Las críticas hacia quienes cuestionaron la capacidad mental de Biden no cesaron hasta que se produjo su muy mala performance en el debate de la semana pasada en CNN. Fue solo entonces, ante la evidencia innegable de las complicaciones del mandatario para mantener el hilo, que la prensa y analistas cercanos a los Demócratas comenzaron a cuestionar si habían sido lo suficientemente rigurosos y objetivos al evaluar las capacidades de Biden para conducir el país.
En resumen, solo después del debate y cuando ya era tarde, surgió el mea culpa de haber intentado tapar el sol con un dedo por miedo a que las dudas sobre la salud de Biden fortalecieran a Trump.
Guardando las distancias, traigo a colación esta experiencia del norte del continente a propósito de lo que vemos en Chile, a meses de cumplirse cinco años del estallido social. En estos años, hemos visto cómo el péndulo de las preocupaciones sociales y los relatos dominantes han dado sentido hegemónico a lo que ocurrió en 2019.
En la discusión pública y en los medios, la narrativa minimiza la demanda ciudadana, esa que se expresó vehementemente en las calles sin violencia, y la reduce a un delirio pasajero instigado por la izquierda radical. La impugnación a las élites políticas y económicas casi no prevalece, como si negarlas, no hablar de ellas o esconderlas entre los problemas de seguridad, las hiciera desaparecer. Las explicaciones de lo ocurrido se centran en el “octubrismo” y en las consignas refundacionales del primer proceso constituyente, en lugar de dar algún crédito al malestar de base.

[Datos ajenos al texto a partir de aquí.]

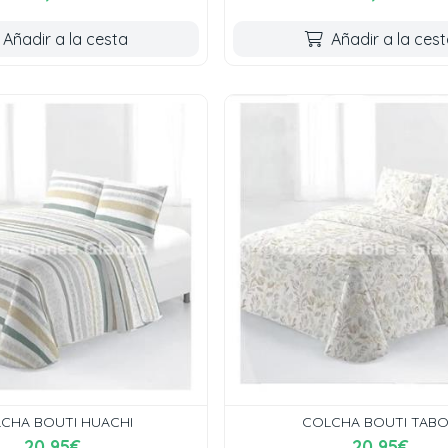
Añadir a la cesta
Añadir a la ces
CHA BOUTI HUACHI
COLCHA BOUTI TAB
20,95€
20,95€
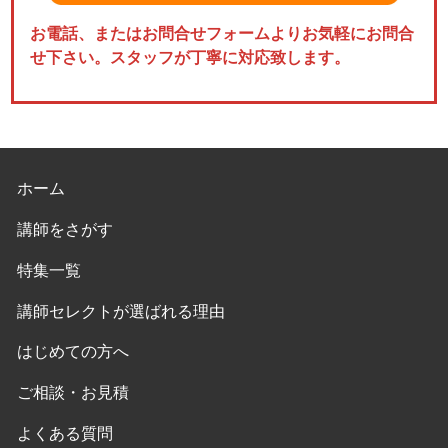
お電話、またはお問合せフォームよりお気軽にお問合
せ下さい。スタッフが丁寧に対応致します。
ホーム
講師をさがす
特集一覧
講師セレクトが選ばれる理由
はじめての方へ
ご相談・お見積
よくある質問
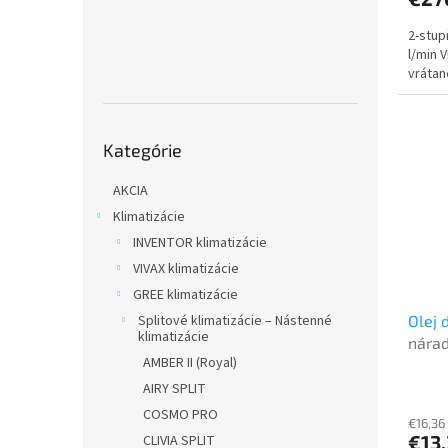
2-stup
l/min 
vrátan
Preskočiť
Kategórie
kategórie
AKCIA
Klimatizácie
INVENTOR klimatizácie
VIVAX klimatizácie
GREE klimatizácie
Splitové klimatizácie – Nástenné
Olej 
klimatizácie
nárad
AMBER II (Royal)
AIRY SPLIT
COSMO PRO
€16,36
€13
CLIVIA SPLIT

Es como si quisiéramos convencernos de que el malestar social expresado en 2019 fue un invento orquestado por lo que hemos etiquetado como “octubrismo”. Negamos esta realidad y fantaseamos con que la ausencia de protestas en las calles significa que el malestar se ha disipado. Algo similar a los demócratas norteamericanos que se ilusionaron con que si Biden no hablaba, estaba en condiciones de gobernar. Hasta que habló, porque inevitablemente tenía que hablar.
Pero la verdad, nuestra verdad, es que, parapetados tras la crisis de seguridad, hemos mantenido la basura bajo la alfombra. Chile no crece, el costo de la vida aumenta y la desigualdad de ingresos se agudiza. Educación, salud, vivienda y pensiones siguen siendo problemas sin resolver para una clase política que ha perdido el miedo a la calle y ha vuelto a lo de siempre: desacople con la sociedad, peleas adversariales, desdén por los acuerdos y trifulcas por hegemonías electorales.
Una élite política de viejo y nuevo cuño que, después de jugar con las expectativas de la ciudadanía en dos procesos constituyentes identitarios, ahora está ocupada en temas triviales y en disputas internas, en lugar de abordar los problemas reales del país.
La luz subirá bastante más de 30 pesos en los próximos meses debido a un crédito que la clase política pidió a nombre de los ciudadanos y que ahora tendremos que pagar con intereses millonarios. Esta situación despertará rabias y frustraciones con la política, por ahora aletargadas por la vulnerabilidad en materia de seguridad y la rabia contra los migrantes.
Así todo, las alzas sostenidas de las tarifas harán evidente que negar el malestar solo lo ha incrementado, tal como la negación de la salud mental de Joe Biden ha terminado agrandando a Donald Trump.